_Given text_.

Fado is the traditional folk music of Portugal. Melancholy by nature, the music includes instruments like guitars and mandolins with one Fadista singing poetic lyrics related to darker elements of love, death and sadness. The music may, however, occasionally include some humor.

The paintings on the walls are connected not only with fado music but also with the life of Portuguese people and what is important for them. It shows moments from the reality: bread and wine, music, even the prostitutes ;)



This little street looks like a true masterpiece and I personally loved it! There’s apparently many more hidden places like this in Alfama. That’s why I like this neighborhood so much. You just have not to give up walking and you never know what’s around the next corner!


We walked to the oldest church in the city, Lisbon Cathedral or Sé de Lisboa.


The free walking tour that day doesn’t include Castelo de São Jorge ( St. George’s Castle) which is located in the same district,  but I had the chance to visit it during one of my previous trips. The view from the ancient fortress over Lisbon is one of the best so I highly recommend you a visit!

_Record list_.

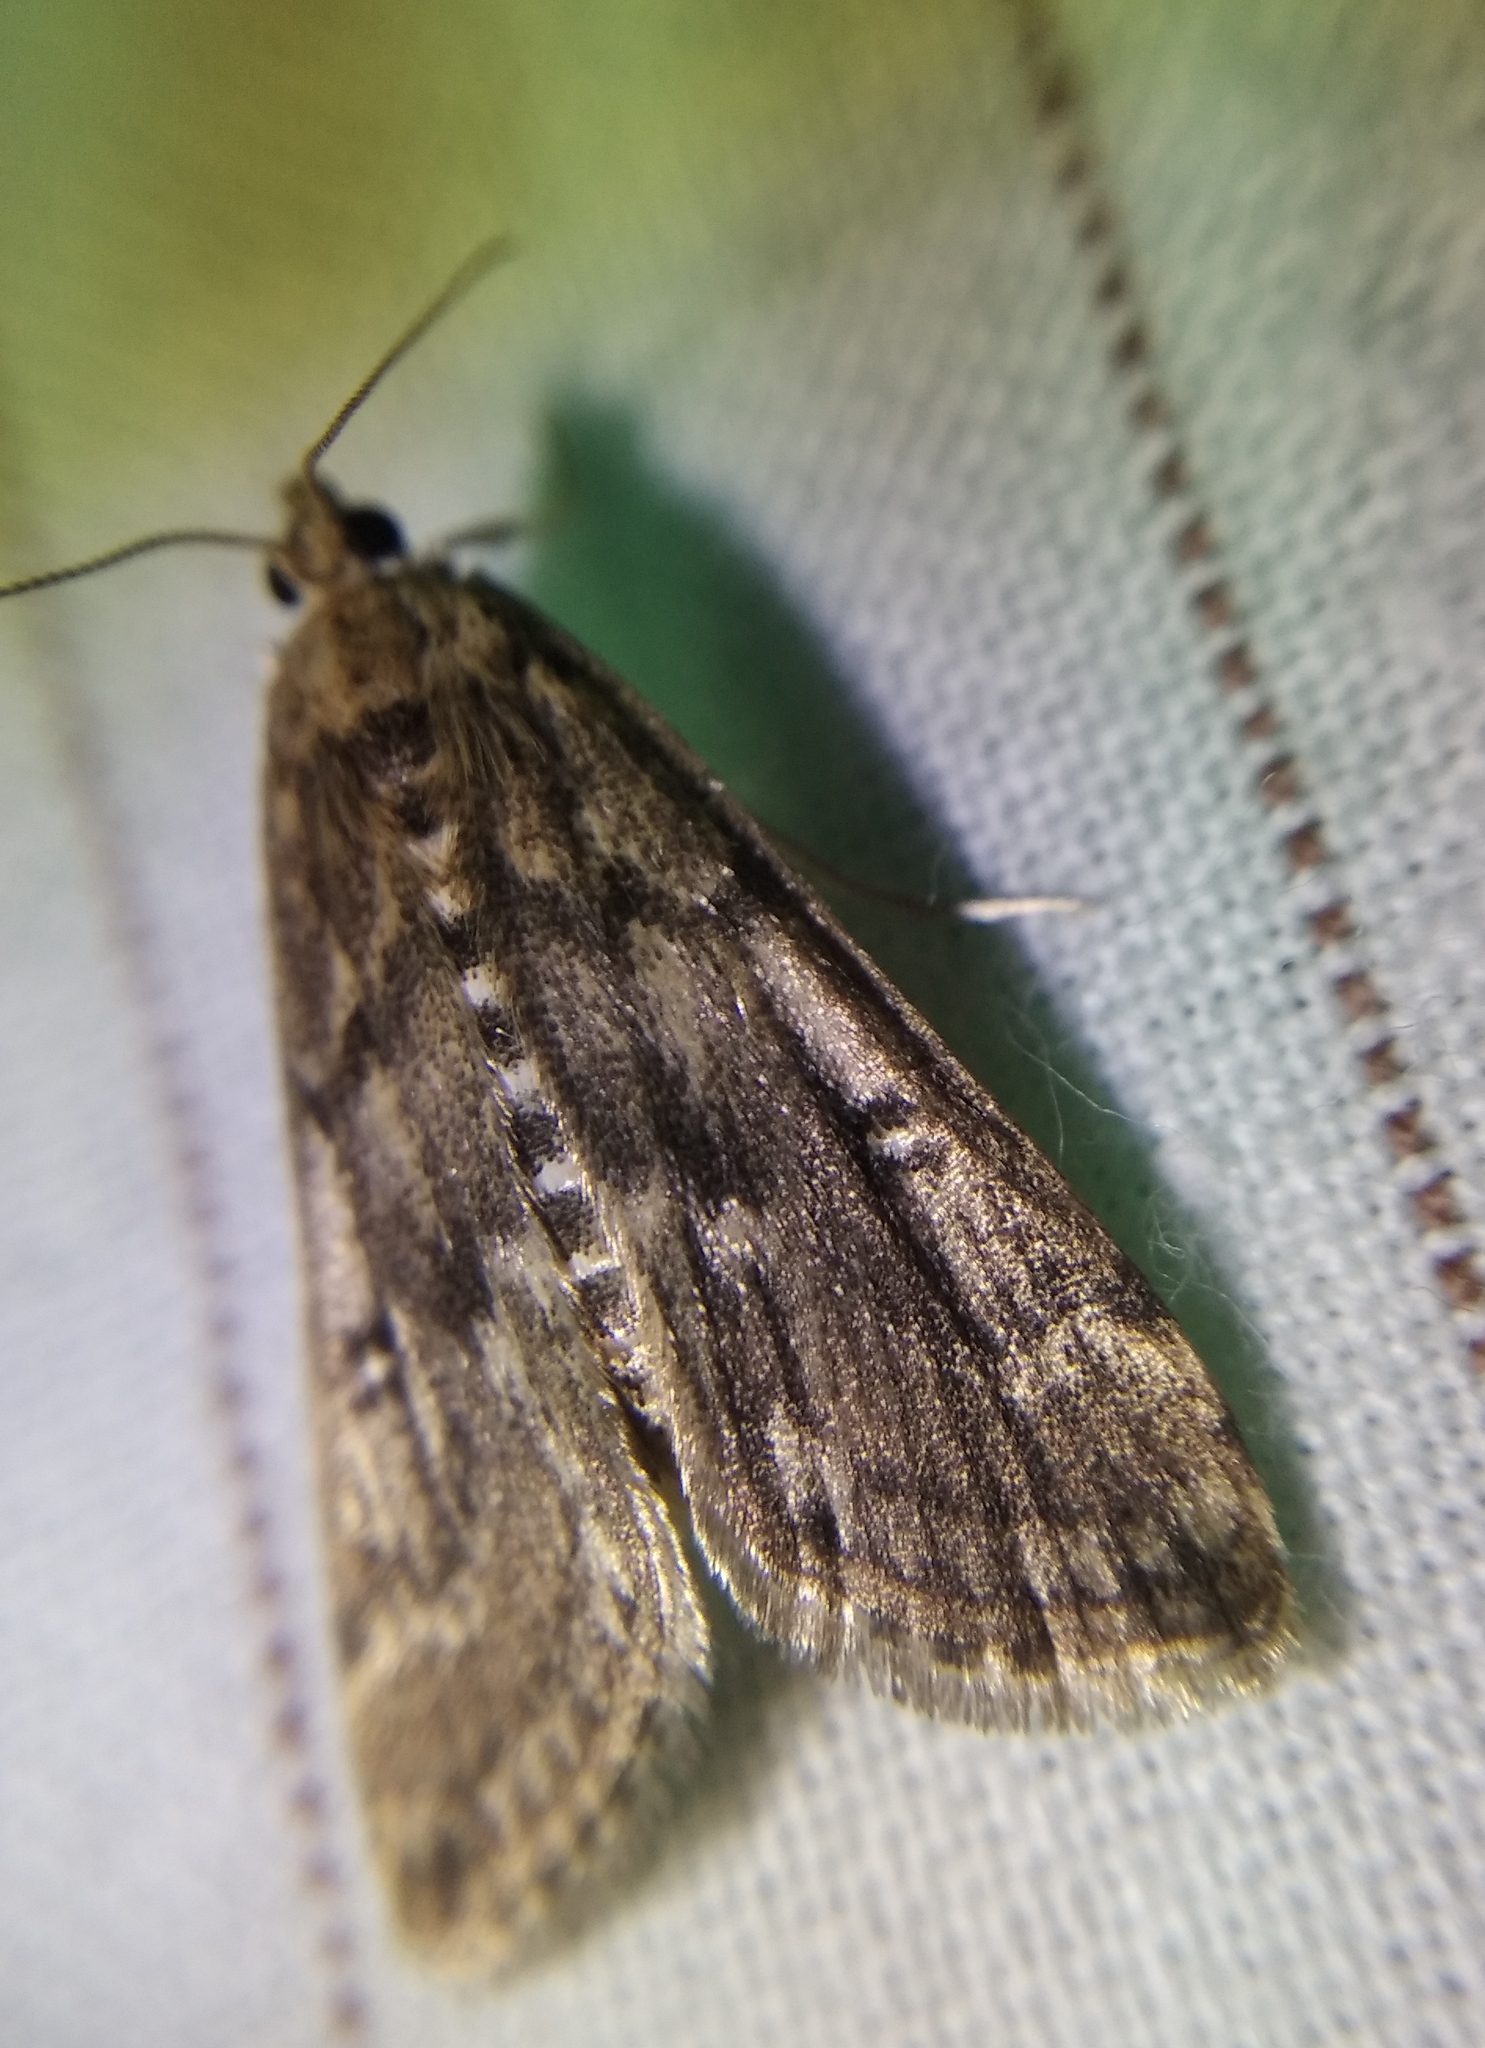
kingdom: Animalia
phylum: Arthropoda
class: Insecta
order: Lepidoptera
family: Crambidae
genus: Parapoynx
==
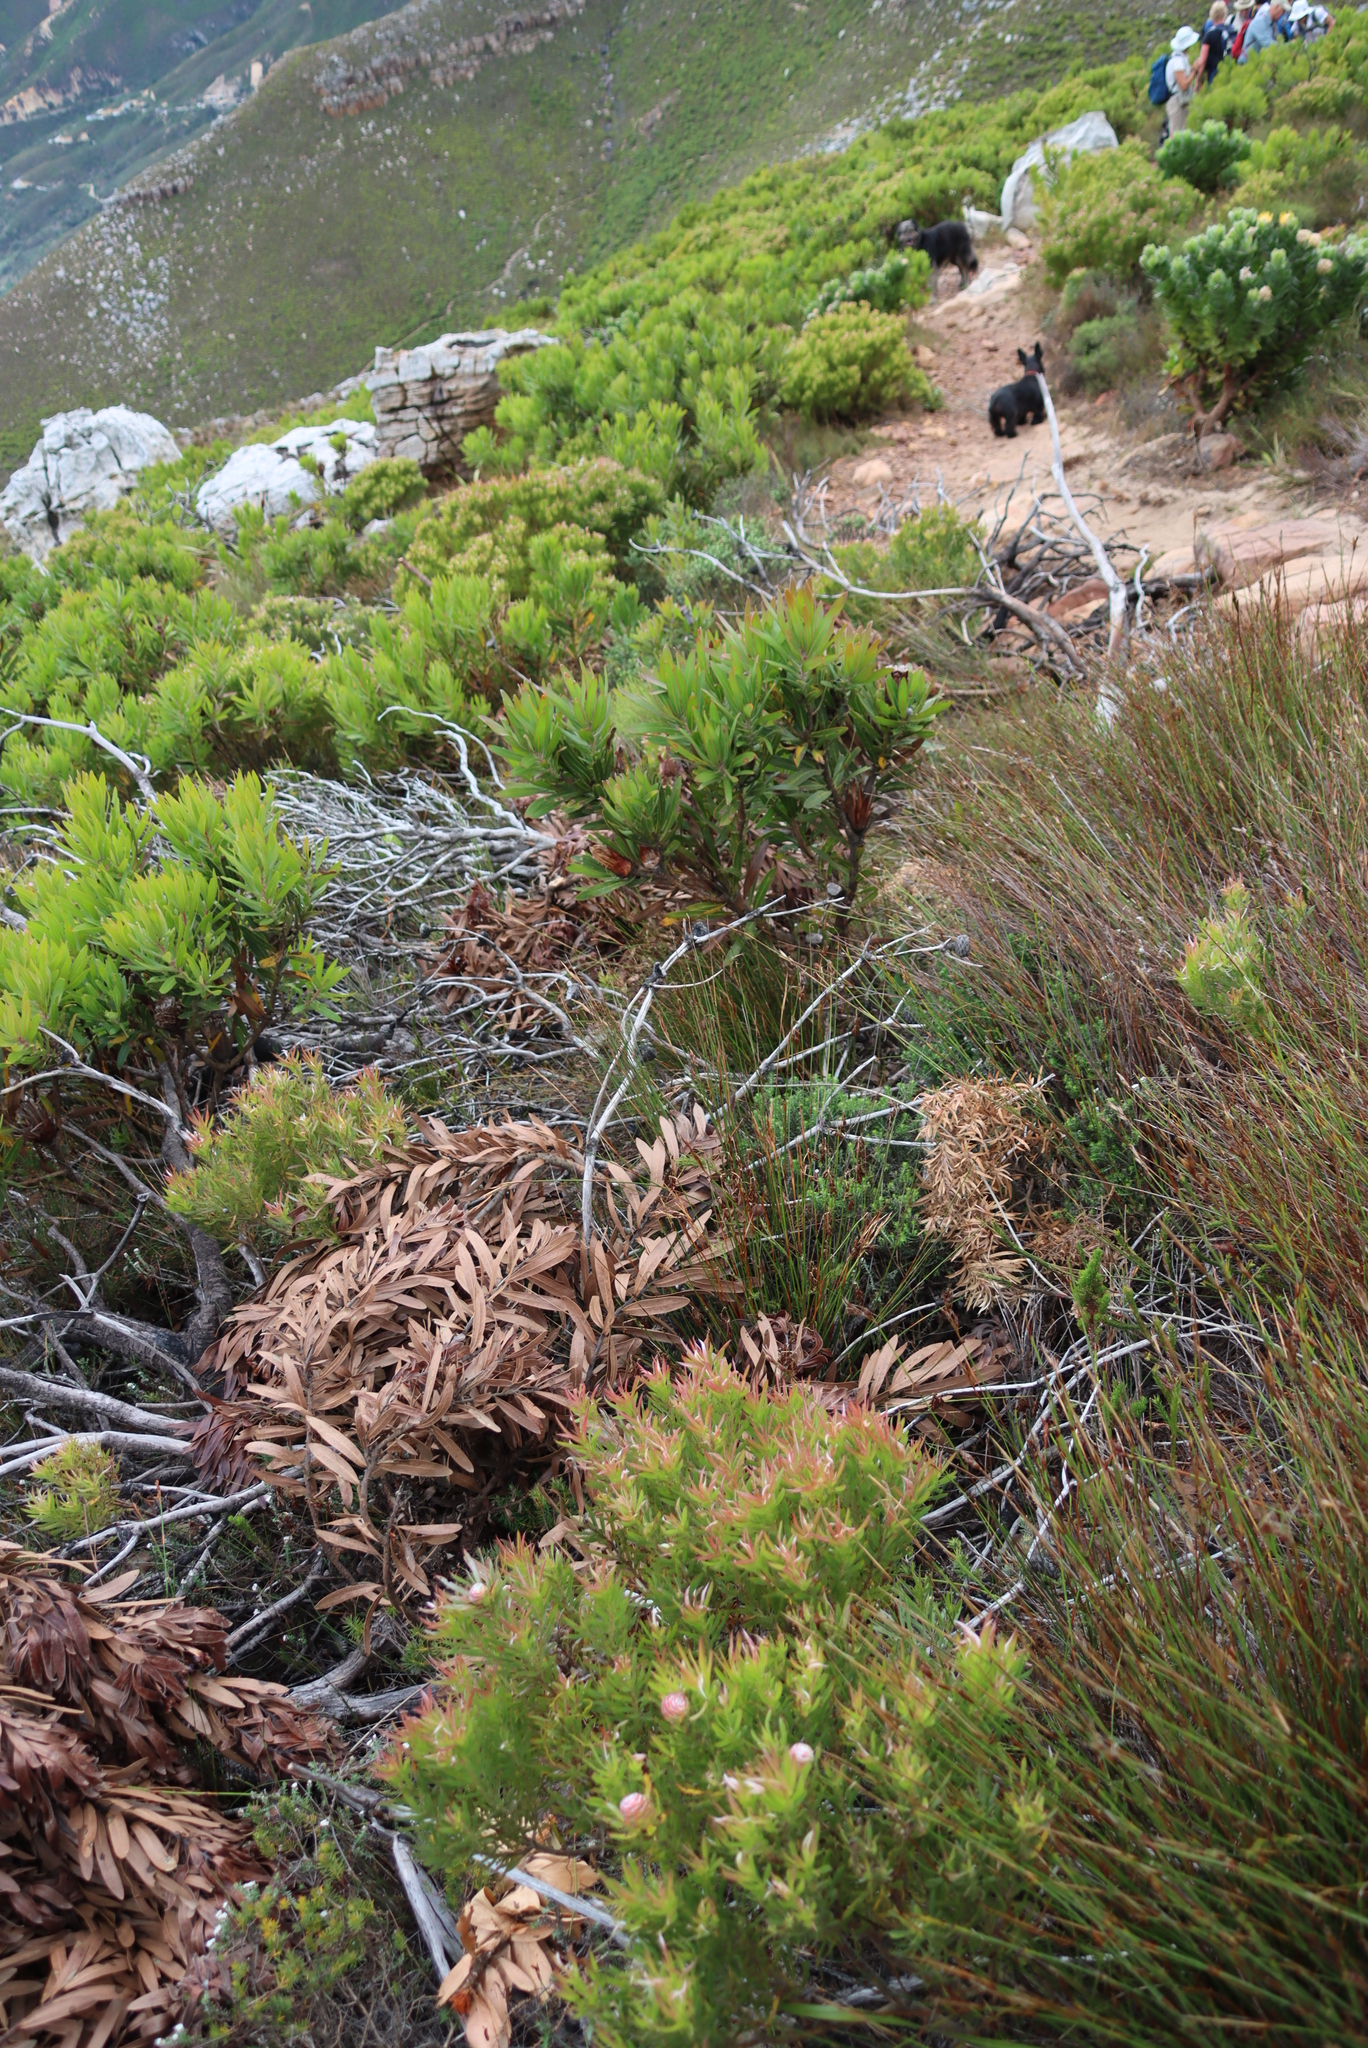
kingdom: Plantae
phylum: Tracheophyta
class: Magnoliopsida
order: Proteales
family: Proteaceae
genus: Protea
==
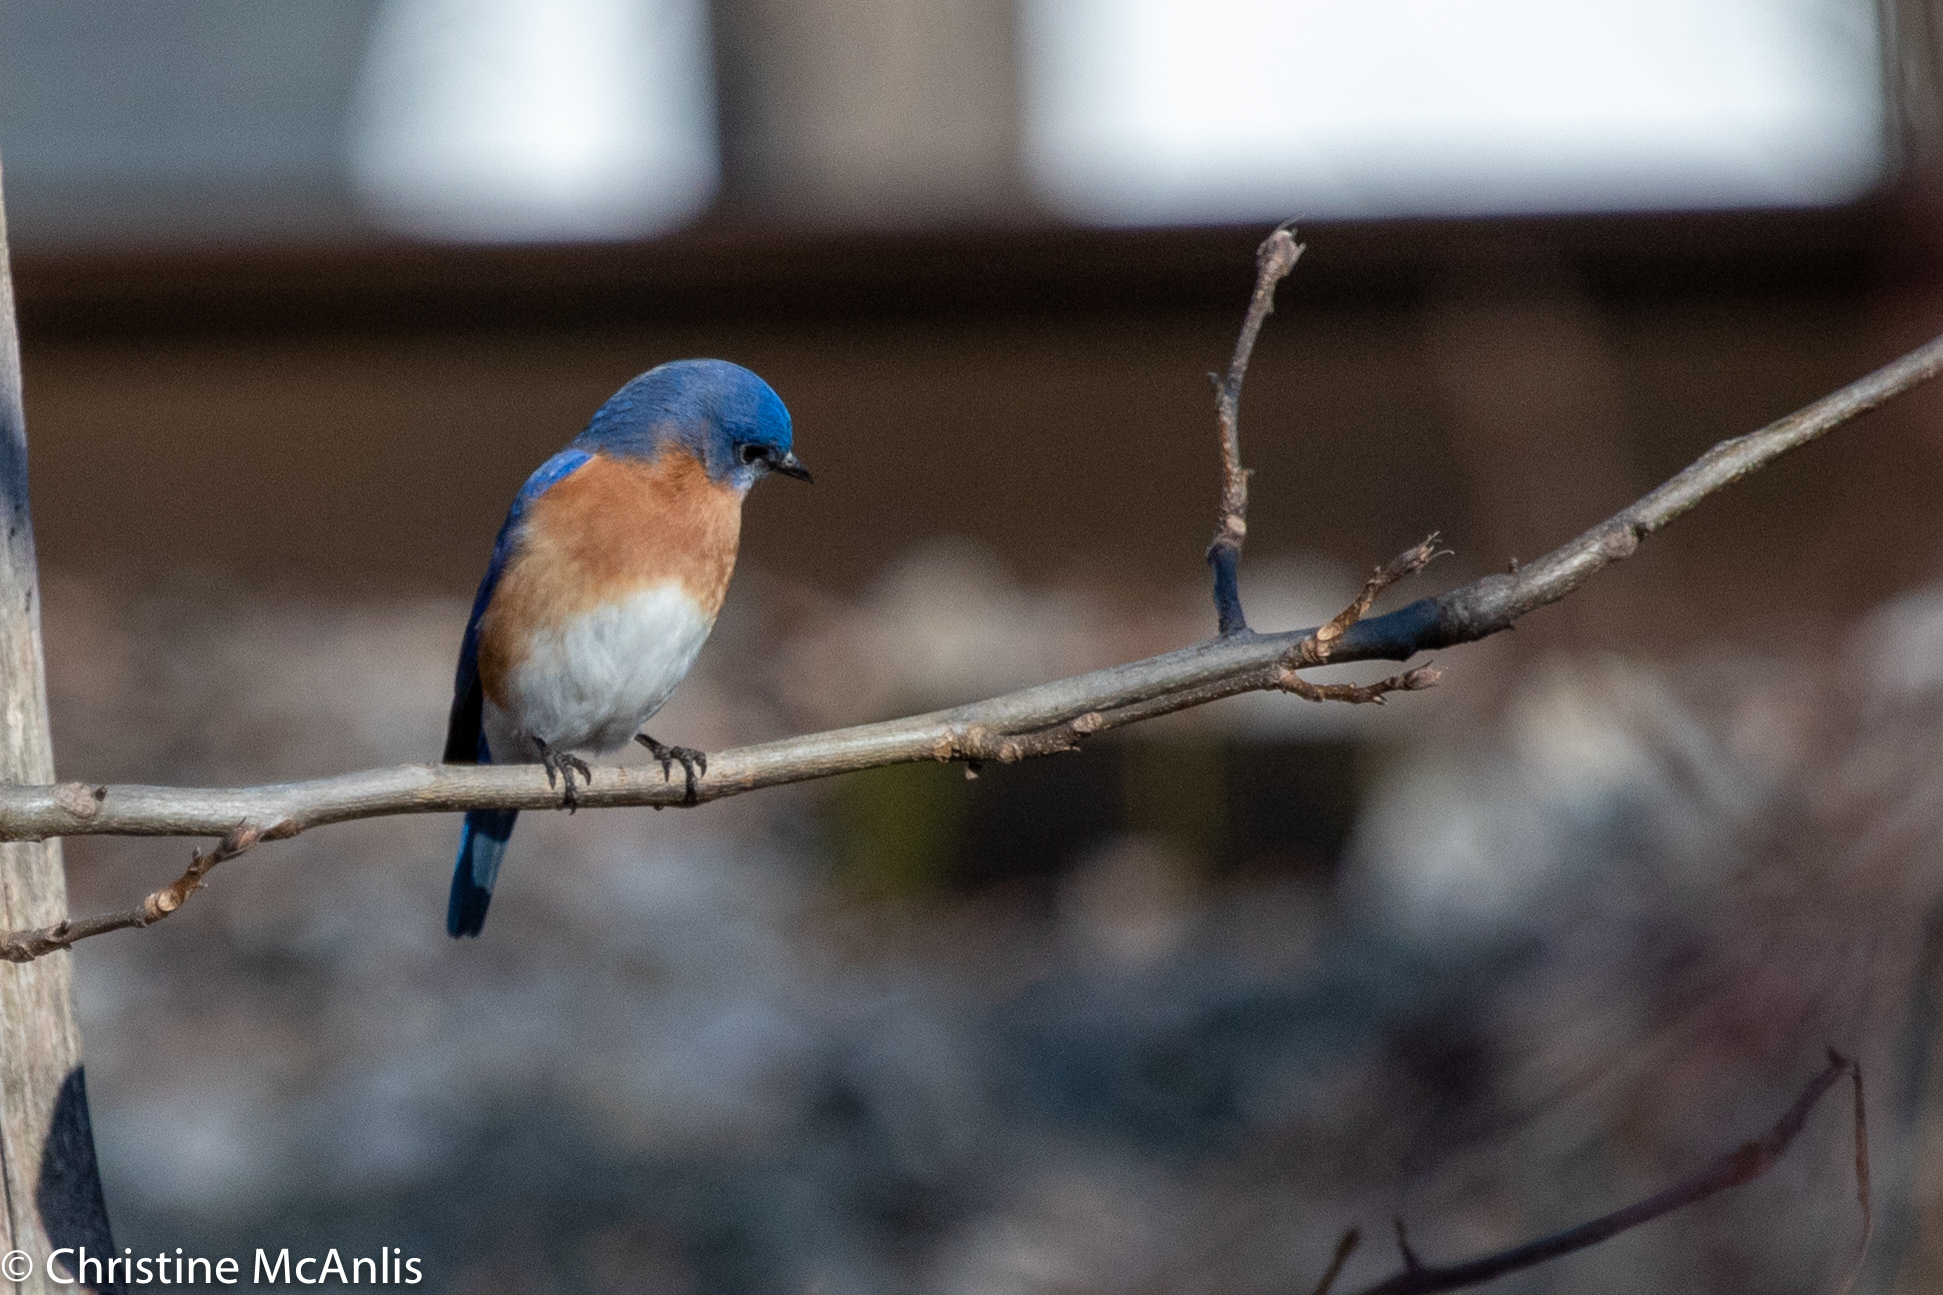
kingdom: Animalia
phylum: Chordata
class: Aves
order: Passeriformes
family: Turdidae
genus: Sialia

_Tasks and exercises_.
1. Using the Lisbon text, explain in one to three sentences why the writer likes the Alfama neighborhood so much.
2. Decide whether each statement agrees with the Lisbon text, answering yes or no and quoting the deciding words: (a) Fado is sung by a group of singers together. (b) The paintings on the walls relate only to fado music. (c) Lisbon Cathedral is the oldest church in the city.
Rely on the Lisbon text alone, not on the items.

_Answers to the problems_.
1. The writer likes Alfama because there are apparently many more hidden places in it like the little street described. If you keep walking, you never know what's around the next corner.

2.
(a) No: "with one Fadista singing poetic lyrics"
(b) No: "connected not only with fado music but also with the life of Portuguese people"
(c) Yes: "the oldest church in the city, Lisbon Cathedral or Sé de Lisboa"